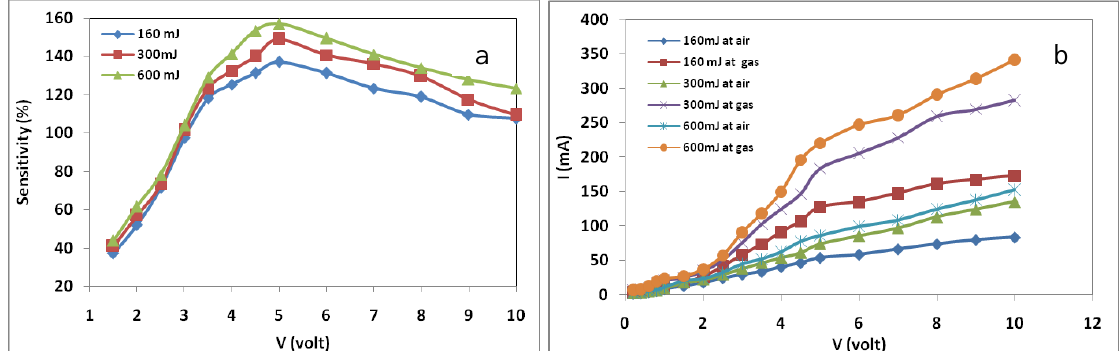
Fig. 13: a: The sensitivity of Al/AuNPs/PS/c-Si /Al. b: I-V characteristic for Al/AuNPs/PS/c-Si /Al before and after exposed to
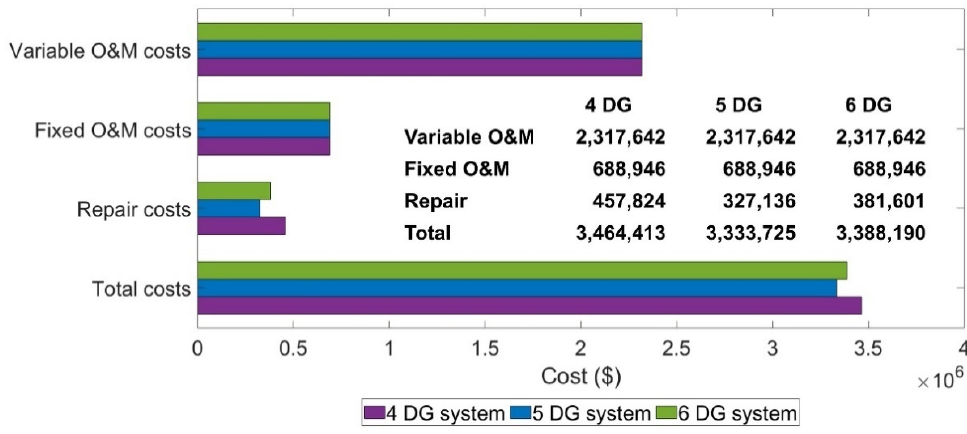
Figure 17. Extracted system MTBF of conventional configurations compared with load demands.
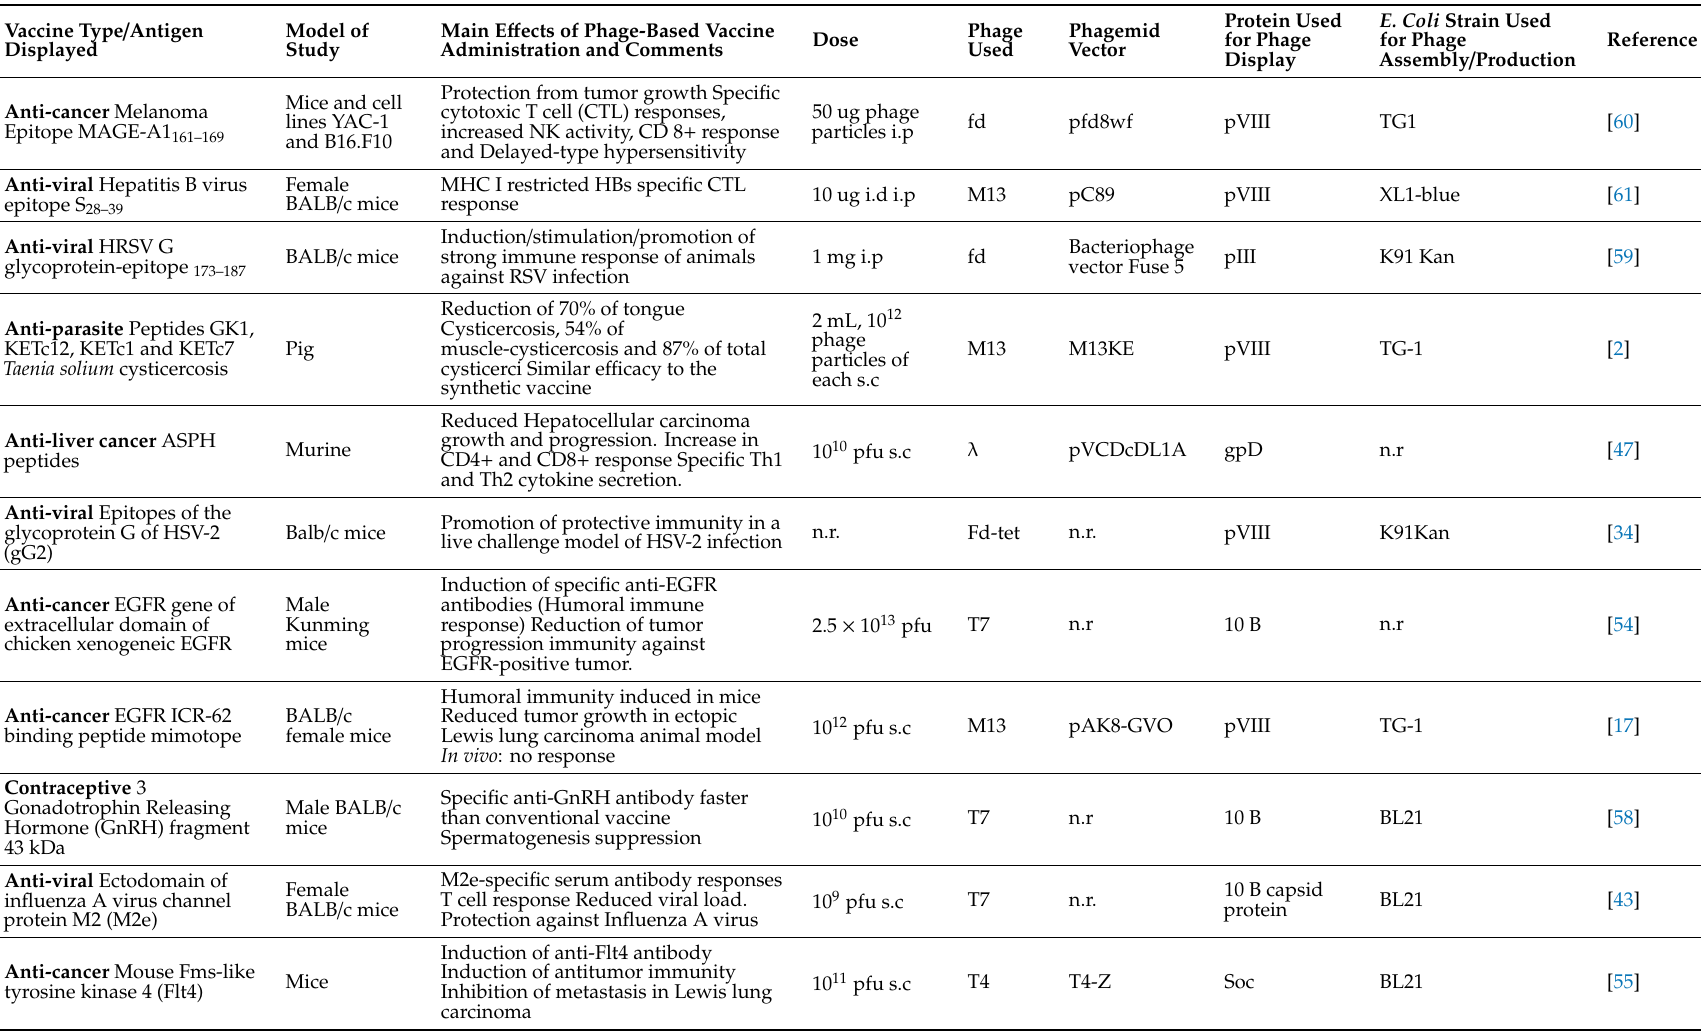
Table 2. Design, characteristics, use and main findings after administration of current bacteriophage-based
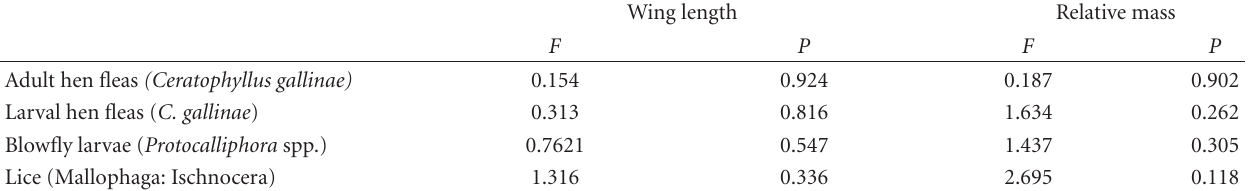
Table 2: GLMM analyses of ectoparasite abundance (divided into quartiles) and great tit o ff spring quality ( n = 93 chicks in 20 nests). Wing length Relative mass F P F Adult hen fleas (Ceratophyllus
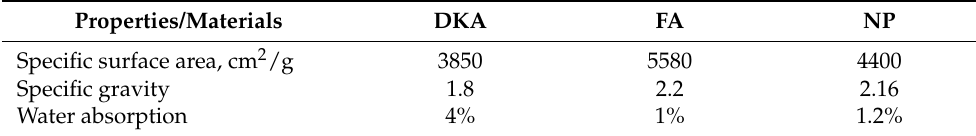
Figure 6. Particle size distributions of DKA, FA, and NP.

ASSIGNMENT:
Leaving out all pictures, print exactly the lines above from the one containing "Table 2: GLMM" through the last line of the entries.

FINAL ANSWER:
Table 2: GLMM analyses of ectoparasite abundance (divided into quartiles) and great tit o ff spring quality ( n = 93 chicks in 20 nests). Wing length Relative mass F P F Adult hen fleas (Ceratophyllus
Figure 6. Particle size distributions of DKA, FA, and NP.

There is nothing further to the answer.